Changes to the show during the second season included the arrival of Misty's nasty little witch of a mother Mugwump Moon (Madeleine Bergeron) and the departure of Entwhistle who had inherited his twin brother's title and estate in England, although with his usual luck he found himself stuck back at the fort by the end of the series. The laugh track was removed as James was displeased with the use of it in the first season.

==Production and distribution==
The show was produced by Salter Street Films. A standalone pilot was produced in 1999, shot in Nova Scotia primarily at the Fortress of Louisbourg and the Port-Royal National Historic Site. The pilot was aired by Global in August 1999, and the network greenlit a full series at its 2000-01 upfronts.

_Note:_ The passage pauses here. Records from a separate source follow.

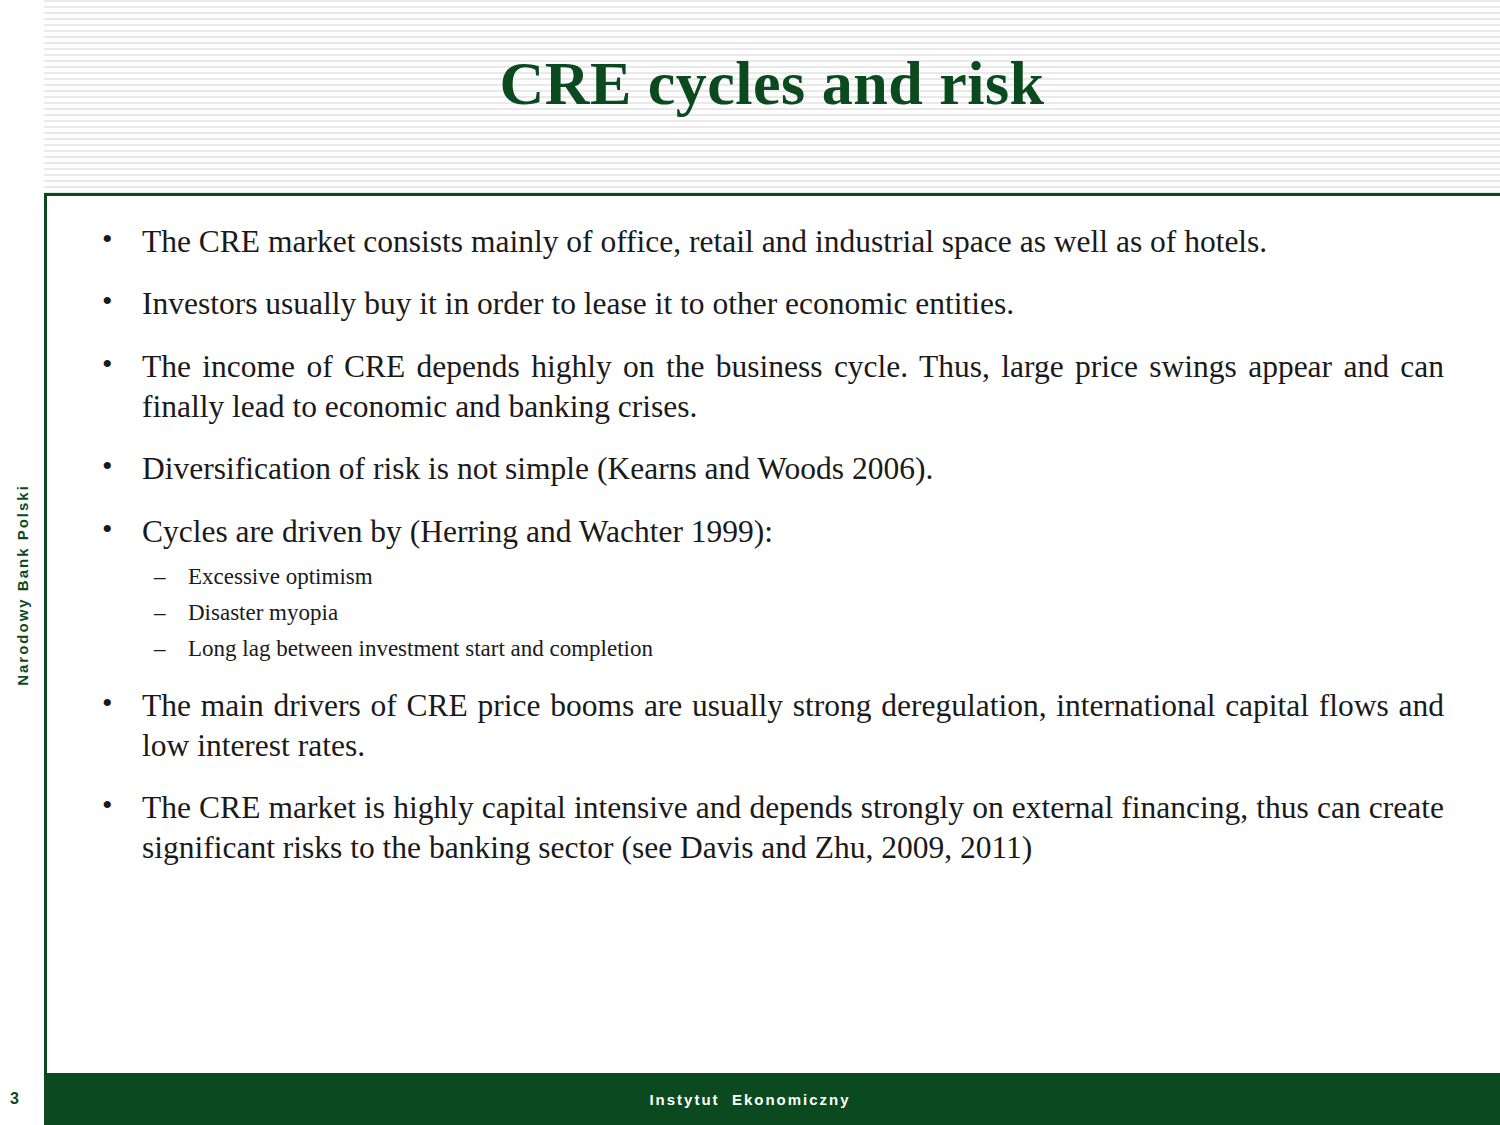Narodowy Bank Polski
CRE cycles and risk
The CRE market consists mainly of office, retail and industrial space as well as of hotels.
Investors usually buy it in order to lease it to other economic entities.
The income of CRE depends highly on the business cycle. Thus, large price swings appear and can finally lead to economic and banking crises.
Diversification of risk is not simple (Kearns and Woods 2006).
Cycles are driven by (Herring and Wachter 1999):
Excessive optimism
Disaster myopia
Long lag between investment start and completion
The main drivers of CRE price booms are usually strong deregulation, international capital flows and low interest rates.
The CRE market is highly capital intensive and depends strongly on external financing, thus can create significant risks to the banking sector (see Davis and Zhu, 2009, 2011)
Instytut Ekonomiczny
3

The series premiered January 3, 2001. The network subsequently renewed the show for a second season, which premiered in December 2001 and ran into the winter of 2002.

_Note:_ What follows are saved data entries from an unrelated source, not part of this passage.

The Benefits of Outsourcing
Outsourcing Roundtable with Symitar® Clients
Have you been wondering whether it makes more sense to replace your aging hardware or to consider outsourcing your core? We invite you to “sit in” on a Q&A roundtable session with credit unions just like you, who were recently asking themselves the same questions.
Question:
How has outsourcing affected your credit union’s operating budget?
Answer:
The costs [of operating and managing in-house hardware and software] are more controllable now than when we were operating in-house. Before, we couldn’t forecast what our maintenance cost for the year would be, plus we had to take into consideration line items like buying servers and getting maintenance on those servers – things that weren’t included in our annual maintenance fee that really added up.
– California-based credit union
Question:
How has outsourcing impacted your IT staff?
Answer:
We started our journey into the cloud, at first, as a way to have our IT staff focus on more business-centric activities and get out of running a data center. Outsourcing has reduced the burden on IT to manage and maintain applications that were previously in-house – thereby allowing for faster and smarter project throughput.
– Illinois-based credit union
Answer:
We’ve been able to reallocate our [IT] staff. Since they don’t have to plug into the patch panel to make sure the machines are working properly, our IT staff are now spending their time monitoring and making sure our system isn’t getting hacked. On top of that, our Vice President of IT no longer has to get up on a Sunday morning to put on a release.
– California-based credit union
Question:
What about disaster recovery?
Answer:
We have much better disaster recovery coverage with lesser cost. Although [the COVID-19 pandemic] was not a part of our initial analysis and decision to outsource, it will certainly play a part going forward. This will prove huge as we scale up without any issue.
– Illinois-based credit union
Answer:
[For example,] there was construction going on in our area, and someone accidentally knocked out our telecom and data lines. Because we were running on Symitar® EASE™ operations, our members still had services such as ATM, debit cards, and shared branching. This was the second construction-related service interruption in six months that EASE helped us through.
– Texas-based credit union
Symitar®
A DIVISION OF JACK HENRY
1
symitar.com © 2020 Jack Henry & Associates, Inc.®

The network did not renew the series for a third season.

==Critical response==
John Doyle of The Globe and Mail wrote that the series "is far from being a first-rate TV comedy, but it's very refreshing...The humour is broad, often childish and sometimes it's groan-inducing and flat. For all of that, the show's sheer perversity is a delight. It views the characters of Canadian history as feckless braggarts, the idiot sons of the British upper classes and an assortment of other fools. The French-Canadian characters are belligerent, beer-swilling imbeciles and the only people with an ounce of sense are the natives. They're the ones with a sense of humour and they're far more articulate than the allegedly intrepid English. In a sly twist, they actually understand the land treaties better than the English."

Joel Rubinoff of the Waterloo Region Record dismissed the show as "the kind of stuff your grand-parents -- or maybe your great-grandparents -- might have found funny back in, say, the late 1920s, when vaudeville was king and the broader the humour, the more easily it was understood."

Although Tony Atherton of the Ottawa Citizen had praised the original pilot's potential, he was dismissive of the full series, writing that "in an age of sophisticated satire and withering sarcasm, Blackfly is a broad farce with pratfalls, implausible caricatures, misconstrued meanings and punchlines you can spot clear across a pile of beaver pelts. Think of F Troop, the 1965 U.S. sitcom that made the Old West look really stupid. Then add Benny Hill, the leering British sketch show, which nudged and winked through the '60s and didn't evolve a whit in the decades that followed. You end up with Blackfly, a goofy, double-entendre-ridden, U.S.- British hybrid that might be called Carry on North of Superior."